「タテ目」から「ヨコ目」へ華麗なる転身
国産中型車クラスのベンチマークに成長したG30型セドリック・カスタムは、1962年10月になるとマイナーチェンジし、一段とスタイリッシュに変身した。
最大の変更ポイントはクルマの顔となるフロントビューだった。ヘッドランプを縦型4灯式から横型4灯式に一新し、同時にグリルも大型化した。ボディサイズも拡大され、全長が140mm、全幅が10mm、ホイールベースが60mmほど長くなる。ただし最小回転半径は、従来比+0.1mの5.7mに抑えた。
室内空間では運転席を40mmほど後退させたうえで、前後に120mmもの調節ができる新たなスライド機構を内蔵したことが特徴。さらに、ノブ式に変更したドアロック、ウィンドウシールドウオッシャーを備えたフロントワイパー、操舵感を軽くしたステアリング(ギア比は17.3→19.7)などを採用した。
ちなみに、セドリック・カスタムがマイナーチェンジする13日前、最大のライバルであるトヨタのクラウンがフルモデルチェンジを実施して2代目に移行していた。近代的なスタイリングに一新されたS40型系の2代目クラウンは、“カスタム”と呼ぶ新モデルを設定する。ただし、こちらのカスタムはセドリックのようなセダンの上級モデルの名称ではなく、ステーションワゴン仕様の総称として使われていた。
セドリック・ラインアップのさらなる強化
セドリック・カスタムは、マイナーチェンジ後も着実に進化を遂げる。1962年12月にはセパレートシートをオプション設定。翌1963年4月には、リクライニング機構付きパワーシートやパワーウィンドウを装着した“パワー仕様”を追加する。同年9月には再びマイナーチェンジを実施し、細部の意匠を変更した。

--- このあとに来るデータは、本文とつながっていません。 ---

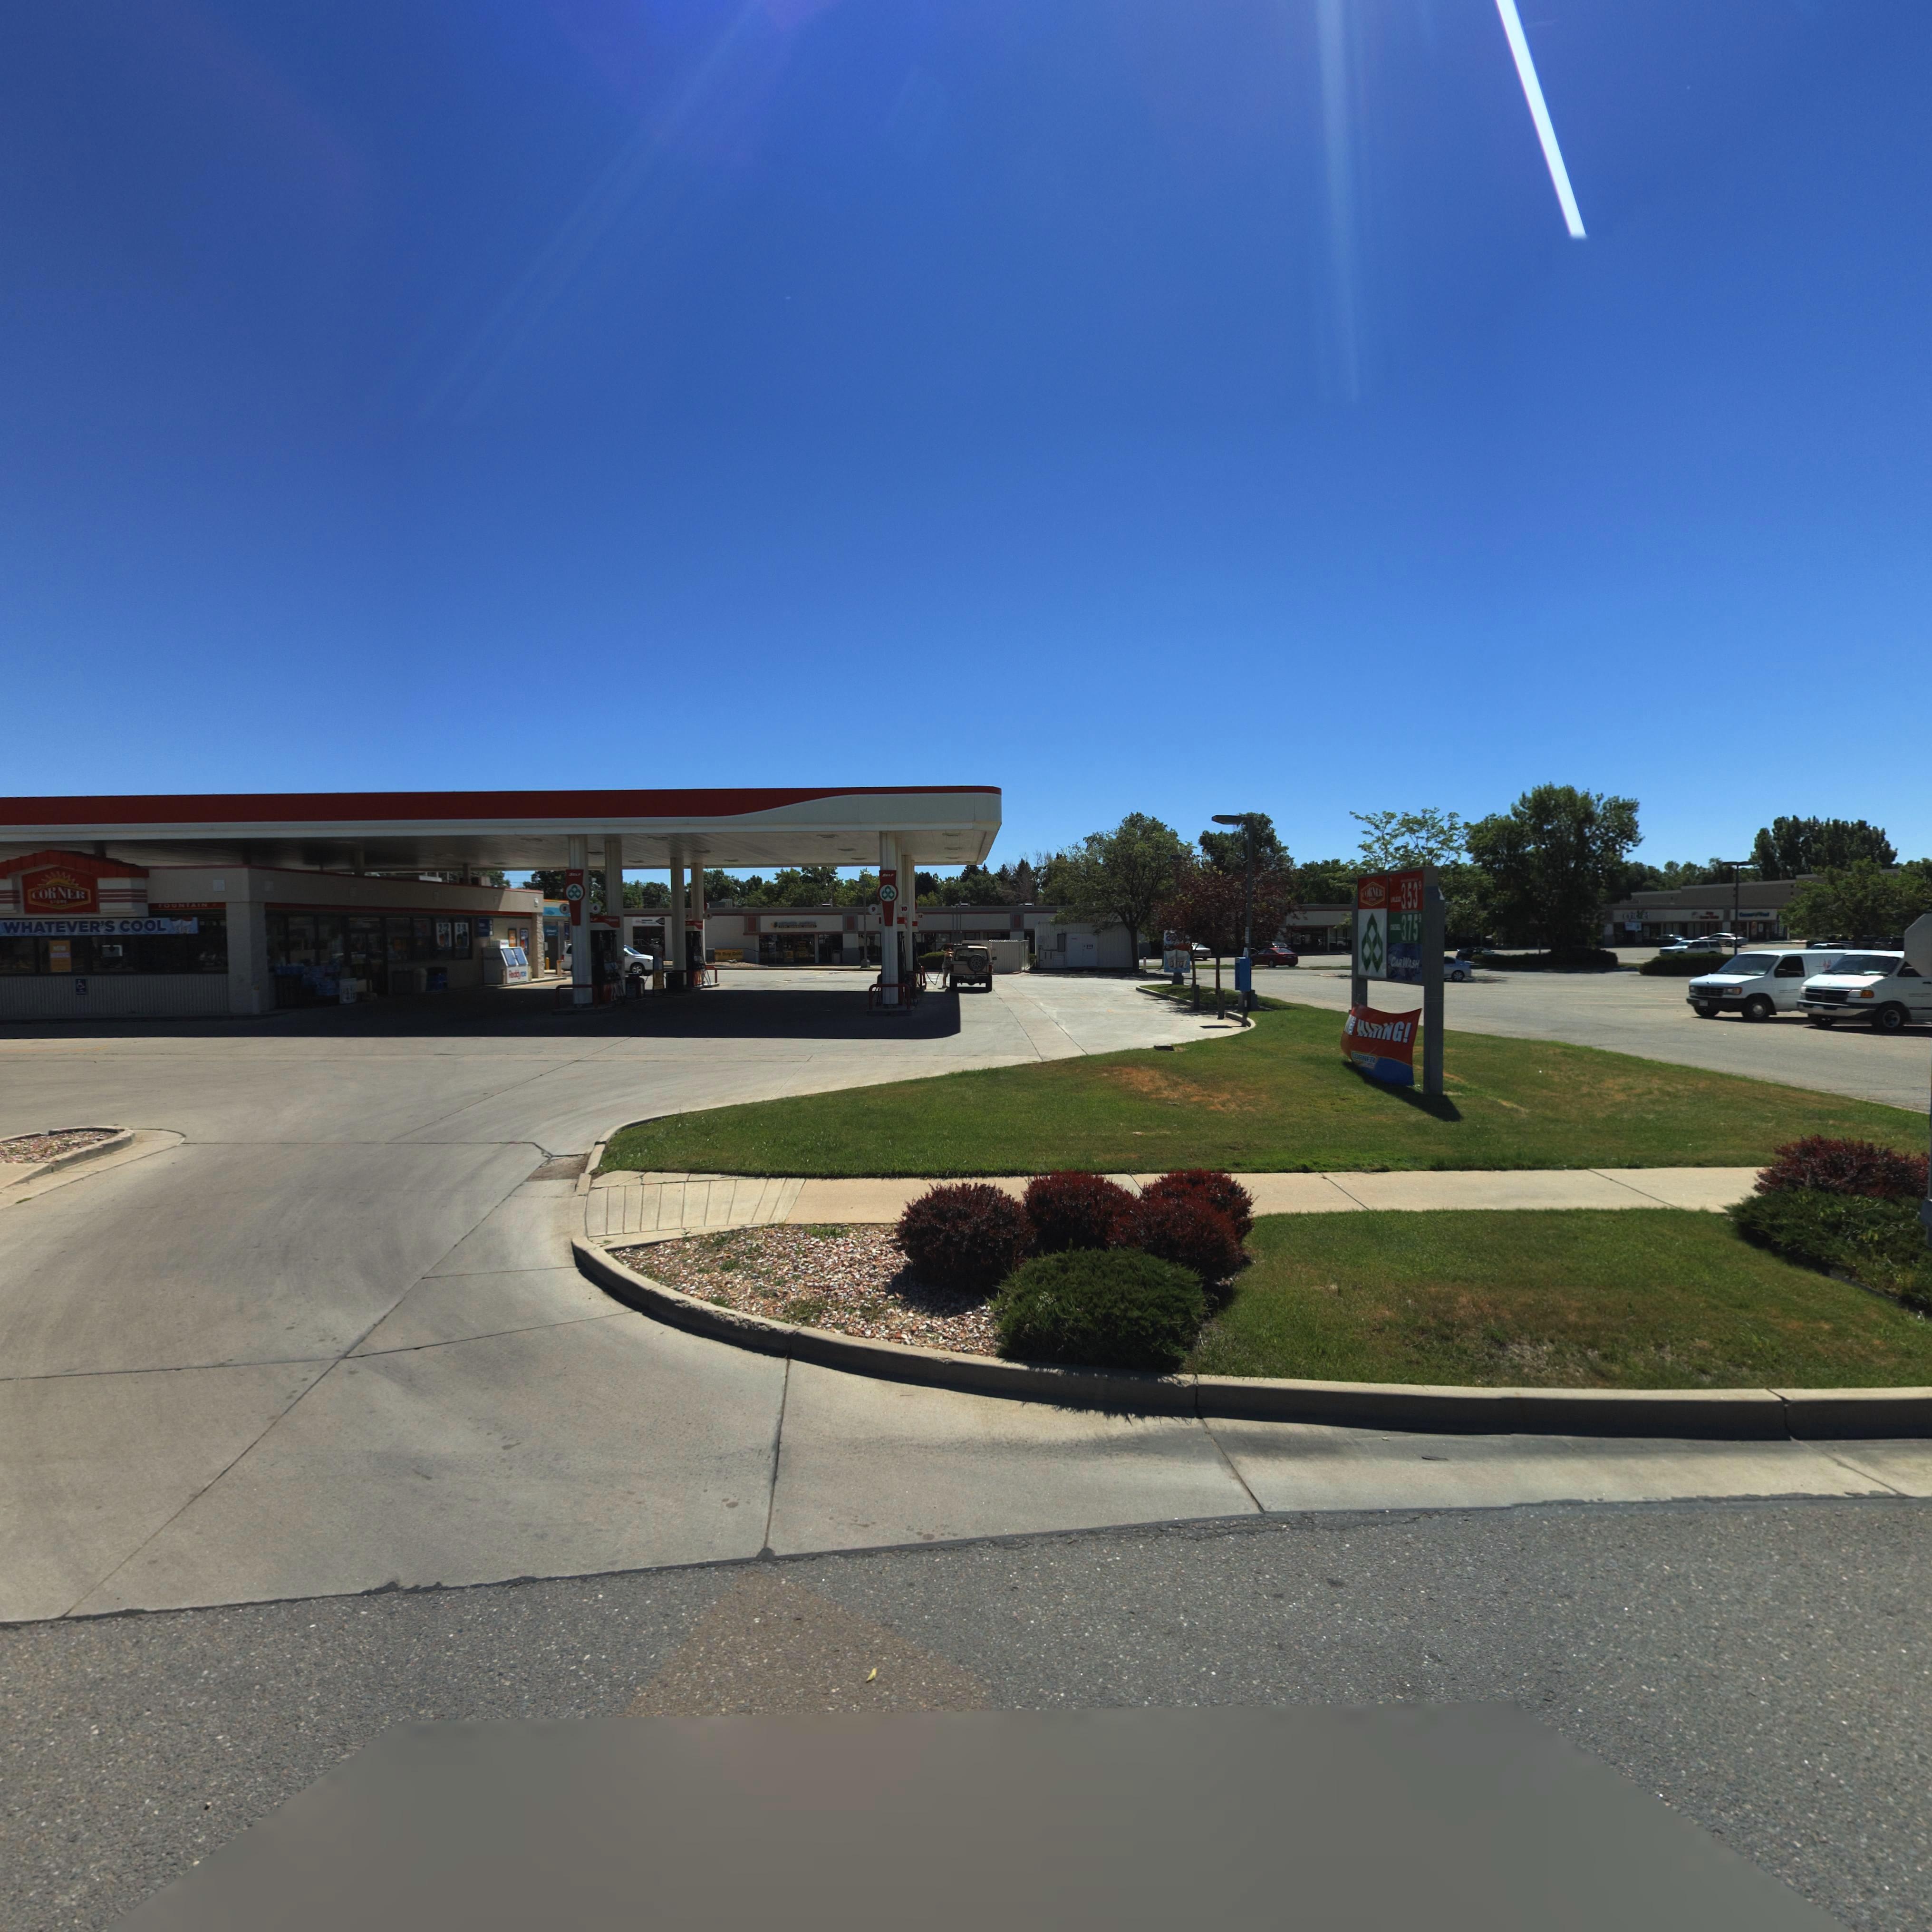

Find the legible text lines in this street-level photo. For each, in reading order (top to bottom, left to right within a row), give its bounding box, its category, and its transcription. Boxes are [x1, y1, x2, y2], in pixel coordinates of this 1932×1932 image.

[31, 886, 85, 899] BusinessName: CORNER
[1361, 886, 1383, 898] BusinessName: COR*ER
[1623, 908, 1650, 919] BusinessName: cr**k**
[1352, 1052, 1375, 1063] BusinessName: CORNER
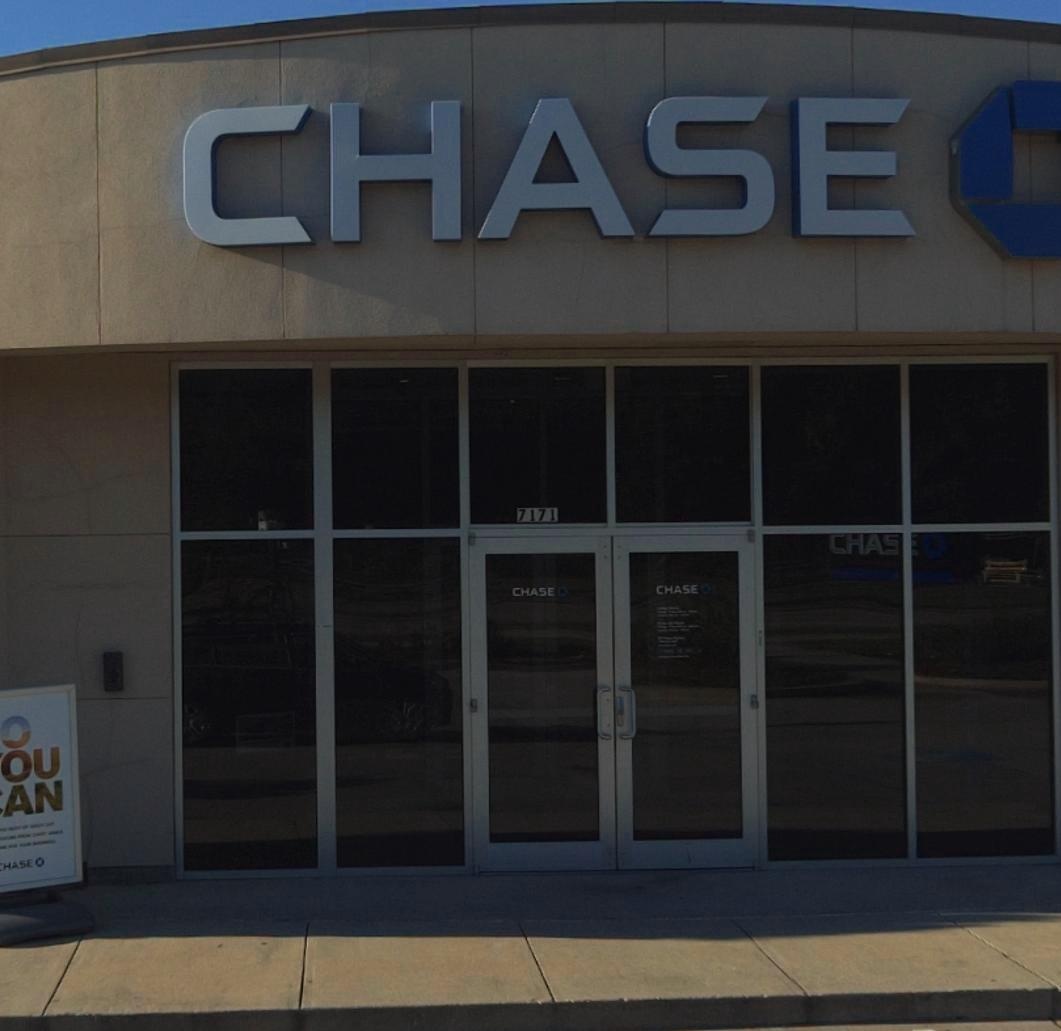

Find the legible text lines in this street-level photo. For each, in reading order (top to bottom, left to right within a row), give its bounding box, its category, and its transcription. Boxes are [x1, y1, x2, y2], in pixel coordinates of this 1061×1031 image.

[180, 94, 920, 250] BusinessName: CHASE
[517, 508, 557, 522] StreetNumber: 7171
[828, 531, 920, 557] BusinessName: CHAS*
[511, 586, 555, 598] BusinessName: CHASE
[655, 583, 699, 596] BusinessName: CHASE
[0, 714, 32, 750] None: O
[0, 745, 61, 784] None: OU
[0, 778, 65, 819] None: AN
[2, 858, 34, 872] BusinessName: HASE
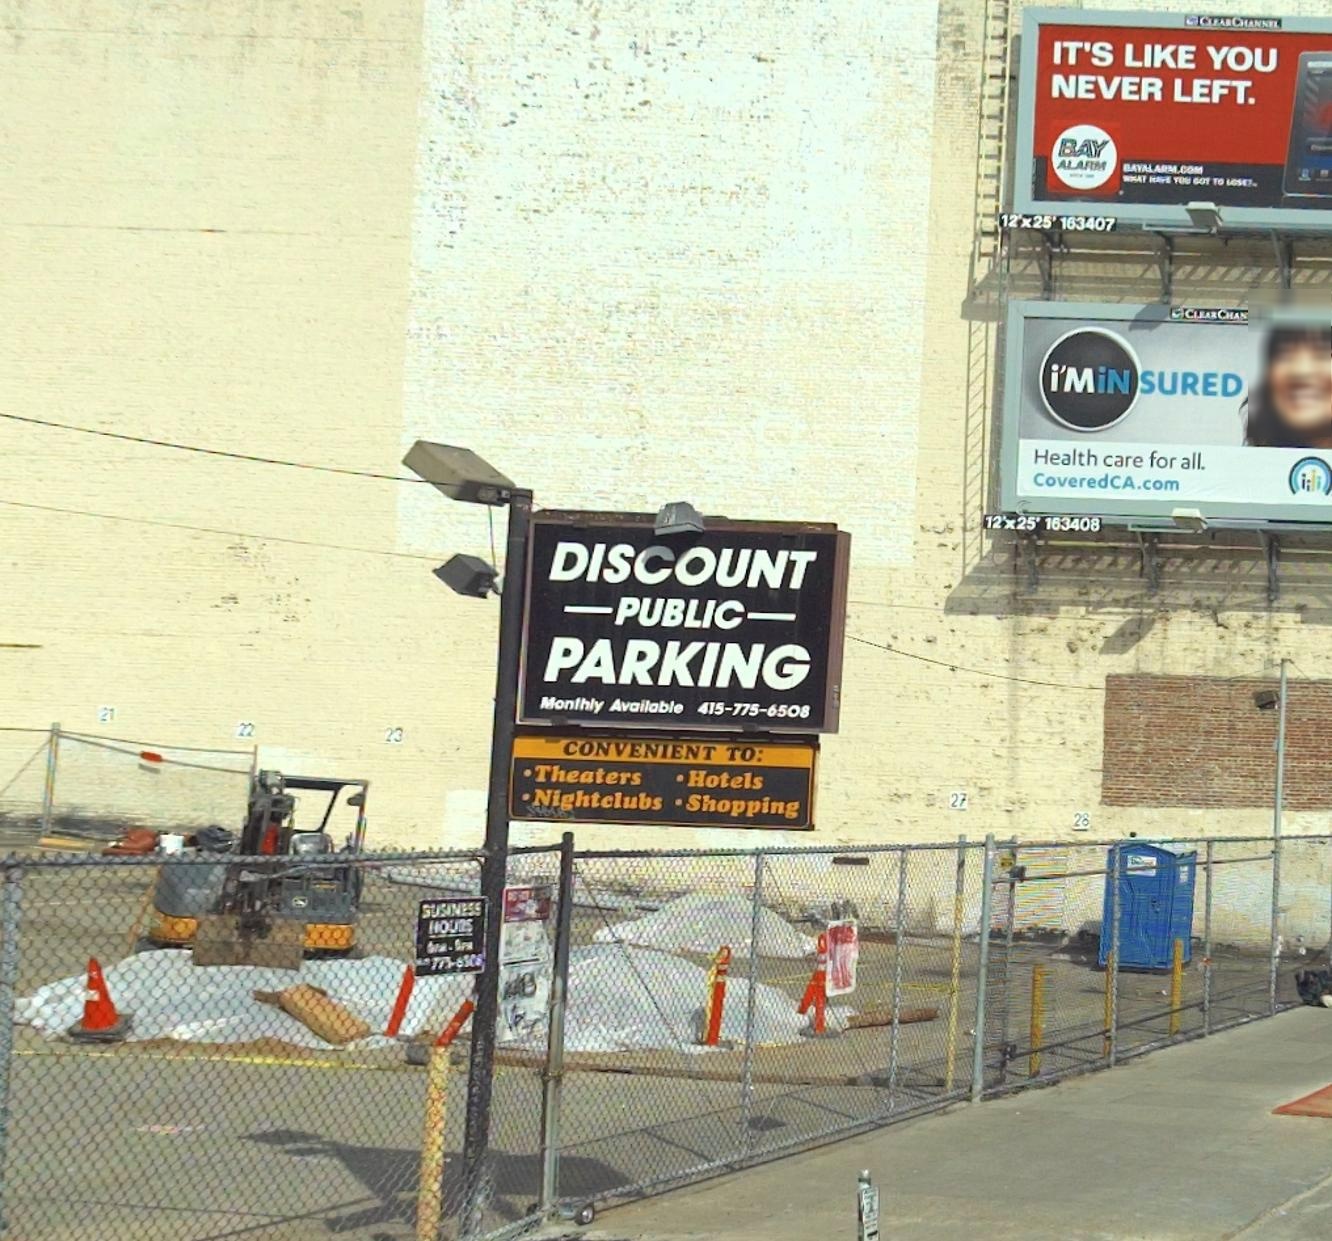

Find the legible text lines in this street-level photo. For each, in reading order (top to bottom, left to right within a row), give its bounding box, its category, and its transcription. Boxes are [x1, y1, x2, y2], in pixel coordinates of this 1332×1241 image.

[544, 538, 822, 593] BusinessName: DISCOUNT
[610, 593, 749, 632] None: PUBLIC
[537, 630, 816, 694] None: PARKING
[536, 691, 690, 720] None: Monthly Available
[692, 696, 813, 721] None: 415-775-6508
[559, 738, 758, 765] None: CONVENIENT TO
[532, 762, 645, 788] None: Theaters
[684, 767, 765, 792] None: Hotels
[531, 787, 665, 815] None: Nightclubs
[684, 792, 803, 821] None: Shopping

1964年に入ると、6月にボルグワーナー製3速AT仕様を追加し、9月には3度目のマイナーチェンジでグリルやランプ類、インパネなどの形状を変更する。翌1965年2月には、ATのセパレートシート仕様がラインアップに加わった。
さまざまな改良でクルマとしての完成度と魅力度を高めていったセドリック・カスタム。「走る豪華な応接間」の異名をとった同車は、1965年10月にフルモデルチェンジを実施して2代目の130型系に移行する。しかし、そのデビュー当初は「初代モデルの方が豪華で威厳がある」と評された。イタリアの名門カロッツェリアであるピニンファリーナが手がけた“フローイングライン”と呼ぶ2代目の外観は、フロントの先端とリアの後端がなだらかに下がり、しかも各ピラーが華奢に見えたため、高級車としての“偉そう”感が薄かったのだ。逆に見ると、それだけ初代セドリック・カスタムの高級感の演出が巧みだったのだろう。
日産初のオリジナル高級車であり、市場の高い支持も獲得したG30型セドリック・カスタム。その存在は、日産自動車の歴史に確固たる地位を築いている。